PROBLEM DETAILS: Search each line below for "reinscrapy", then return the lines where it appears.
(SUPPLIED INFORMATION begins)
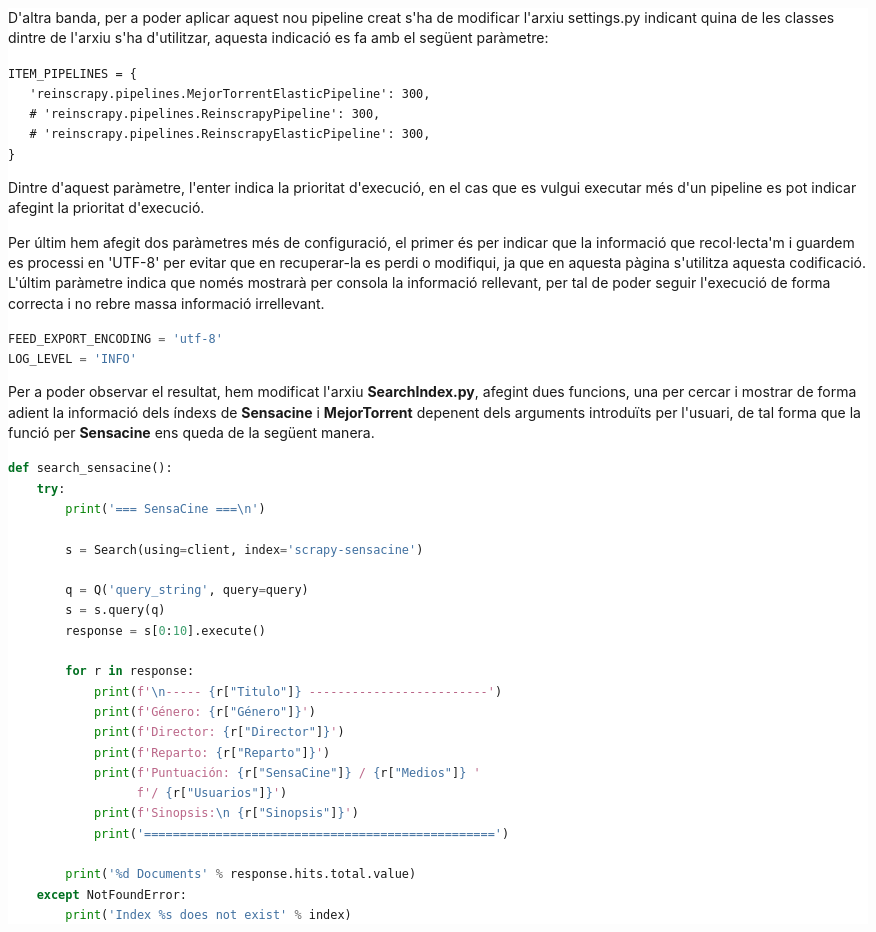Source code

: D'altra banda, per a poder aplicar aquest nou pipeline creat s'ha de modificar l'arxiu settings.py indicant quina de les classes dintre de l'arxiu s'ha d'utilitzar, aquesta indicació es fa amb el següent paràmetre:

```
ITEM_PIPELINES = {
   'reinscrapy.pipelines.MejorTorrentElasticPipeline': 300,
   # 'reinscrapy.pipelines.ReinscrapyPipeline': 300,
   # 'reinscrapy.pipelines.ReinscrapyElasticPipeline': 300,
}
```

Dintre d'aquest paràmetre, l'enter indica la prioritat d'execució, en el cas que es vulgui executar més d'un pipeline es pot indicar afegint la prioritat d'execució.

Per últim hem afegit dos paràmetres més de configuració, el primer és per indicar que la informació que recol·lecta'm i guardem es processi en 'UTF-8' per evitar que en recuperar-la es perdi o modifiqui, ja que en aquesta pàgina s'utilitza aquesta codificació. L'últim paràmetre indica que només mostrarà per consola la informació rellevant, per tal de poder seguir l'execució de forma correcta i no rebre massa informació irrellevant.
```python
FEED_EXPORT_ENCODING = 'utf-8'
LOG_LEVEL = 'INFO'
```

Per a poder observar el resultat, hem modificat l'arxiu **SearchIndex.py**, afegint dues funcions, una per cercar i mostrar de forma adient la informació dels índexs de **Sensacine** i **MejorTorrent** depenent dels arguments introduïts per l'usuari, de tal forma que la funció per **Sensacine** ens queda de la següent manera.

```python
def search_sensacine():
    try:
        print('=== SensaCine ===\n')

        s = Search(using=client, index='scrapy-sensacine')

        q = Q('query_string', query=query)
        s = s.query(q)
        response = s[0:10].execute()

        for r in response:
            print(f'\n----- {r["Titulo"]} -------------------------')
            print(f'Género: {r["Género"]}')
            print(f'Director: {r["Director"]}')
            print(f'Reparto: {r["Reparto"]}')
            print(f'Puntuación: {r["SensaCine"]} / {r["Medios"]} '
                  f'/ {r["Usuarios"]}')
            print(f'Sinopsis:\n {r["Sinopsis"]}')
            print('=================================================')

        print('%d Documents' % response.hits.total.value)
    except NotFoundError:
        print('Index %s does not exist' % index)
```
(SUPPLIED INFORMATION ends)
EXERCISE RESPONSE:
   'reinscrapy.pipelines.MejorTorrentElasticPipeline': 300,
   # 'reinscrapy.pipelines.ReinscrapyPipeline': 300,
   # 'reinscrapy.pipelines.ReinscrapyElasticPipeline': 300,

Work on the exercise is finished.